MIPS32 is used in various microarchitecture families—namely, 4K/E, 24K/E, 34K, 74K, 1004K, 1074K/f, microAptiv, interAptiv and proAptiv. The latter three are the most current, introduced in 2012.
The microAptiv, interAptiv and proAptiv microarchitectures typically come with 32x 32-bit general-purpose registers (up to 64x are allowed). The architecture allows for up to 8MB L2 cache, and current implementations operate at frequencies as high as 1.5GHz. MIPS32 is meant to be upward-compatible with MIPS64, which means its features are supposed to be a subset of what MIPS64 offers. Both utilize fixed-length commands in a three-operand format and a load/store data model, catering to high-level programming languages.
Chips based on MIP32 include Broadcom's BMIPS3000, BMIPS4000 and BMIPS 5000; BCM53001 and BCM1255; Ingenic Semiconductor XBurst 1; and Baikal Electronics P5600. Chips using the 64-bit MIP64 architecture include Broadcom's BCM1125H and BCM1255; the Cavium octa-core processors CN30xx, CN31xx, CN36xx and CN38xx; Octeon Plus: CN5xxx, Octeon II: CN6xxx, and Octeon III: CN7xxx; Ingenic Semiconductor XBurst 2, NEC VR4305 and VR4310.
A transceiver is a device that combines a data transmitter and receiver in a single package. Most commercial routers have transceivers with integrated radio/antenna systems, and most often, a small controller or dedicated chip on the board handles radio functions. While "transceivers" are most commonly associated with radio frequency (RF) signals, they have analogs in other transmission standards, though few (if any) of these analogs will be seen in a commercial router for home/small-business use.
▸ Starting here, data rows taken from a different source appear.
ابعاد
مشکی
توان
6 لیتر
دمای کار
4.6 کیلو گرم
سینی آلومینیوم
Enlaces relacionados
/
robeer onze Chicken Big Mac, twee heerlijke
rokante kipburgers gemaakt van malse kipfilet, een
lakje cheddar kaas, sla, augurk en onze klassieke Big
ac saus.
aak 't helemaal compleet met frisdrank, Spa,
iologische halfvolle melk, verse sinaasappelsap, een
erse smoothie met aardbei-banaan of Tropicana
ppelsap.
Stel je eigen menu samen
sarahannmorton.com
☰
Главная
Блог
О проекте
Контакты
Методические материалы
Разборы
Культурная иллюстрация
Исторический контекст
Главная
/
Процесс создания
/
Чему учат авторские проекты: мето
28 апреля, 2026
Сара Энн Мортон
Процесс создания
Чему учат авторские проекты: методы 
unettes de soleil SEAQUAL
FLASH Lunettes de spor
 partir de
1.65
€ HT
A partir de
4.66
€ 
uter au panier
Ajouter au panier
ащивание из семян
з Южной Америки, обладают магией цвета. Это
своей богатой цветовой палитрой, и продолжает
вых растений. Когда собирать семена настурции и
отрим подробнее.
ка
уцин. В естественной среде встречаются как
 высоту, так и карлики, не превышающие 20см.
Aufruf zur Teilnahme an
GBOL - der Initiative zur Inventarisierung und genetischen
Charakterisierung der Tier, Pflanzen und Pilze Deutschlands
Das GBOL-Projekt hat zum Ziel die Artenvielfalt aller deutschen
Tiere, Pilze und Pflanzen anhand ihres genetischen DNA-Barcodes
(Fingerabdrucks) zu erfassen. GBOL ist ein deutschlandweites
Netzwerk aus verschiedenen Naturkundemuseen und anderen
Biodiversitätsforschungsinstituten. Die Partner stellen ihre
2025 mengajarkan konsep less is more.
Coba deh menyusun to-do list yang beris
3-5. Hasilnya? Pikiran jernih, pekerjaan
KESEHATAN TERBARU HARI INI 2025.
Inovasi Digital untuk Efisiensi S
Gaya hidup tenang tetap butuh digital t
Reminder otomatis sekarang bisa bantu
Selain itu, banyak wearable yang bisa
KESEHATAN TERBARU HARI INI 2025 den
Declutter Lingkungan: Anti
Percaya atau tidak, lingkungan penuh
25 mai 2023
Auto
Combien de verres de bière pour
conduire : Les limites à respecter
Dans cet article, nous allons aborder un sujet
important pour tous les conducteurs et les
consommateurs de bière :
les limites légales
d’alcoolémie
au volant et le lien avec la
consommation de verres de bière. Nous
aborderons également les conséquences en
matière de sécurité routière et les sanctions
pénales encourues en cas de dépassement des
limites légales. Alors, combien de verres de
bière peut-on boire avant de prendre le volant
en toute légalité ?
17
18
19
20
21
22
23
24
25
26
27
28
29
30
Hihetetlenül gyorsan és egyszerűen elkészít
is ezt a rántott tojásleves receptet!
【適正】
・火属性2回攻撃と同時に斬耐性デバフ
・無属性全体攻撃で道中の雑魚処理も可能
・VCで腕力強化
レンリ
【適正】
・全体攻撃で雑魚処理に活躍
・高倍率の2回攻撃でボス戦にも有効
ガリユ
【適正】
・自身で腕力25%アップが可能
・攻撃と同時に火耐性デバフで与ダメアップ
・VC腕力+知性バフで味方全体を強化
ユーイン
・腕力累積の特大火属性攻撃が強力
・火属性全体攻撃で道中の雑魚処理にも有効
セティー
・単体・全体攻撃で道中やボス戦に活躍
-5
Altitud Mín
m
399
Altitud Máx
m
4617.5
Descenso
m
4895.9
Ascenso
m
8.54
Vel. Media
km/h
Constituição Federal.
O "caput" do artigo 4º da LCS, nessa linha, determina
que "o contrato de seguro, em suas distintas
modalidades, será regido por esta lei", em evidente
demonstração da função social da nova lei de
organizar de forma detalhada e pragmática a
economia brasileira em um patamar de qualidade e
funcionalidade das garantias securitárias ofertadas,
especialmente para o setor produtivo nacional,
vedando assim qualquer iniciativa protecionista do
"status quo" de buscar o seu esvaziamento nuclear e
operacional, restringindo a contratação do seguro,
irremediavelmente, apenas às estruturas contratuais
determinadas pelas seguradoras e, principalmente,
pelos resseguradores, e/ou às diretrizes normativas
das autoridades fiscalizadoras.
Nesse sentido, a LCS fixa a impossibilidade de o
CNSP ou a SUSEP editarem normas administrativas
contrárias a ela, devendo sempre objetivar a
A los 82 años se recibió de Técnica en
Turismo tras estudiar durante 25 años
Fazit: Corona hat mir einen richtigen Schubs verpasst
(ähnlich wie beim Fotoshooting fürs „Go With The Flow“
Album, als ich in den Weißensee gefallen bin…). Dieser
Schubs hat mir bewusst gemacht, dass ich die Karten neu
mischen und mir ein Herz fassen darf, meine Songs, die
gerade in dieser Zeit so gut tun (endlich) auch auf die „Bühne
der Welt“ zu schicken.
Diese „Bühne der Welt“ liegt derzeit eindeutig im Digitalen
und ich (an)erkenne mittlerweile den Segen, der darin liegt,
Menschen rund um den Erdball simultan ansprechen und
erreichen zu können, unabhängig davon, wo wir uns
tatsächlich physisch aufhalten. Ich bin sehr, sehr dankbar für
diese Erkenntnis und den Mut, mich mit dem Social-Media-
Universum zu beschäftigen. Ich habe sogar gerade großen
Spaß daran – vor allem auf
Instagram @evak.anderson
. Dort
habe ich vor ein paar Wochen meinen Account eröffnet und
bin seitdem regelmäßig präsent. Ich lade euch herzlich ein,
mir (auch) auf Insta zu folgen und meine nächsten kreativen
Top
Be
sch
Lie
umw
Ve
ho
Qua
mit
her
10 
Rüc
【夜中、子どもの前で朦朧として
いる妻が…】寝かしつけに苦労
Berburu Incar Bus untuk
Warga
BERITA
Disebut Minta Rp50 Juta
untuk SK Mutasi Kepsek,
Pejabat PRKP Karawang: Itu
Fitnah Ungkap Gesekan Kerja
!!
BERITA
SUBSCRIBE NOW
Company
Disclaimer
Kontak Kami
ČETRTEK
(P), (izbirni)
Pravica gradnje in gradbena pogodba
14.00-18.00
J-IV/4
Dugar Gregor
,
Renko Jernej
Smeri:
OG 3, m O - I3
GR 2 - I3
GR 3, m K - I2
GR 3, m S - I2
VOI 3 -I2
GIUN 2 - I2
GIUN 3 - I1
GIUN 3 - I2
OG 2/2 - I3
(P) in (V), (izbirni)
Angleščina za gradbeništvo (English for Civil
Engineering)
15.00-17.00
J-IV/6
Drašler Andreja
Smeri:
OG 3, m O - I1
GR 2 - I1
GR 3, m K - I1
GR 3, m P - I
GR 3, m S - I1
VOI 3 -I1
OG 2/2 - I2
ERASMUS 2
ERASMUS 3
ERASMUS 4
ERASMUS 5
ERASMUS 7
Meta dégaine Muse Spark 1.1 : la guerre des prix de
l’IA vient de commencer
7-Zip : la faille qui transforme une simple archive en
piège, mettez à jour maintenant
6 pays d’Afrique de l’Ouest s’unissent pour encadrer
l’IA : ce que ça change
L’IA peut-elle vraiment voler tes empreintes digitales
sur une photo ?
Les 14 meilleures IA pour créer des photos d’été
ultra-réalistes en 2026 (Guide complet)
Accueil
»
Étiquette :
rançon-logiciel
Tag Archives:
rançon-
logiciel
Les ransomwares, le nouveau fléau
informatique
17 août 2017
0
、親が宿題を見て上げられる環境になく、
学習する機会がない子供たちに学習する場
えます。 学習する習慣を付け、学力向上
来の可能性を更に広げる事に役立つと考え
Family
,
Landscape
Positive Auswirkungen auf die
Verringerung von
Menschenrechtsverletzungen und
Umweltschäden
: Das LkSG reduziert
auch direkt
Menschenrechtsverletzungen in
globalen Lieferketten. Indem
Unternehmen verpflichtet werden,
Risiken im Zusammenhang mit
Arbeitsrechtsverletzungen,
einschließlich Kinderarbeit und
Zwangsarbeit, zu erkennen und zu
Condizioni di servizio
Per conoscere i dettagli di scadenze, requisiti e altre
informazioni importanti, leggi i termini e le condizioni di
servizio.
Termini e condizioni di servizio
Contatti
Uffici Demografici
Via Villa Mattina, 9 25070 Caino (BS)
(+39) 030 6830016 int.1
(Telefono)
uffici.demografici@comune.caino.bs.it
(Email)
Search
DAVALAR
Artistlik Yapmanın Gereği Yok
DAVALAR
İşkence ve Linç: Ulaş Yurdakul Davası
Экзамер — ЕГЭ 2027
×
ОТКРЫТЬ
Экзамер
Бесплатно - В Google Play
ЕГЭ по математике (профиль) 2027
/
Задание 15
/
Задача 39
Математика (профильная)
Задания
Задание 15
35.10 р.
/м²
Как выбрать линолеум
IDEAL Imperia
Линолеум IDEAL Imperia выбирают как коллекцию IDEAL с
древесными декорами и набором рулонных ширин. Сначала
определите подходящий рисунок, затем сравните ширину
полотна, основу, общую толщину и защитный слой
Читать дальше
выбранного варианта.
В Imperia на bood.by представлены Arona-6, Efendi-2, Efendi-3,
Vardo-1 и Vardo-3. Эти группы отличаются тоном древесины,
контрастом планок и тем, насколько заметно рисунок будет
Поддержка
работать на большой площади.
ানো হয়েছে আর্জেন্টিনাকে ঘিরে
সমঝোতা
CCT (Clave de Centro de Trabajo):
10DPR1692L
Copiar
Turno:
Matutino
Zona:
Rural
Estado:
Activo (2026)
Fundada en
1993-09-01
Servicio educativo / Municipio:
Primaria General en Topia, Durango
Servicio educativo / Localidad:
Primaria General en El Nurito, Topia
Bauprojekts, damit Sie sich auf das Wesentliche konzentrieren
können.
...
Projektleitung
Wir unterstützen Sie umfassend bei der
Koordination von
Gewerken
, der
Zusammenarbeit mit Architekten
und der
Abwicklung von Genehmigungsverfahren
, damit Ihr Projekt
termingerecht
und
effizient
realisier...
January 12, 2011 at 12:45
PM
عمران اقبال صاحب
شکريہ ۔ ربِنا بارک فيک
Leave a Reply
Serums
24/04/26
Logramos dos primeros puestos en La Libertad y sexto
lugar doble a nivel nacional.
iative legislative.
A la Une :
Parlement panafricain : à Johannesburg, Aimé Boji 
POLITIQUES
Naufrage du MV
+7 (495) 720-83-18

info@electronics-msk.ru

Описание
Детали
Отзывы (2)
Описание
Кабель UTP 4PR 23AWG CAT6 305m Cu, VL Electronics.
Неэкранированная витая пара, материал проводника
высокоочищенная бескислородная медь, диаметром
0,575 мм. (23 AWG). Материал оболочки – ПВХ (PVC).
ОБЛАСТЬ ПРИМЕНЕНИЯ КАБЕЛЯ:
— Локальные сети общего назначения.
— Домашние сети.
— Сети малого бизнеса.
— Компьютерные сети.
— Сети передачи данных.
The Ethernet versions of transceivers are MAUs (medium attachment units), while fiber and 10GbE have their own set of acronyms (GBIC, XAUI, etc.) to describe transceiver devices.
Although the trend toward complete SoC solutions continues unabated, many new devices tend to take the transceiver plus processor card approach. Ensuring backward compatibility with older 802.11b/g/n networks—and avoiding a complete redesign with a router refresh, where new functionality can be thrown in just by adding another card—is a big factor. It should also be noted that many packages called "SoCs" omit the actual transmission-receipt function, instead providing a PCI/PCIe slot for the router manufacturer to fill with a network card.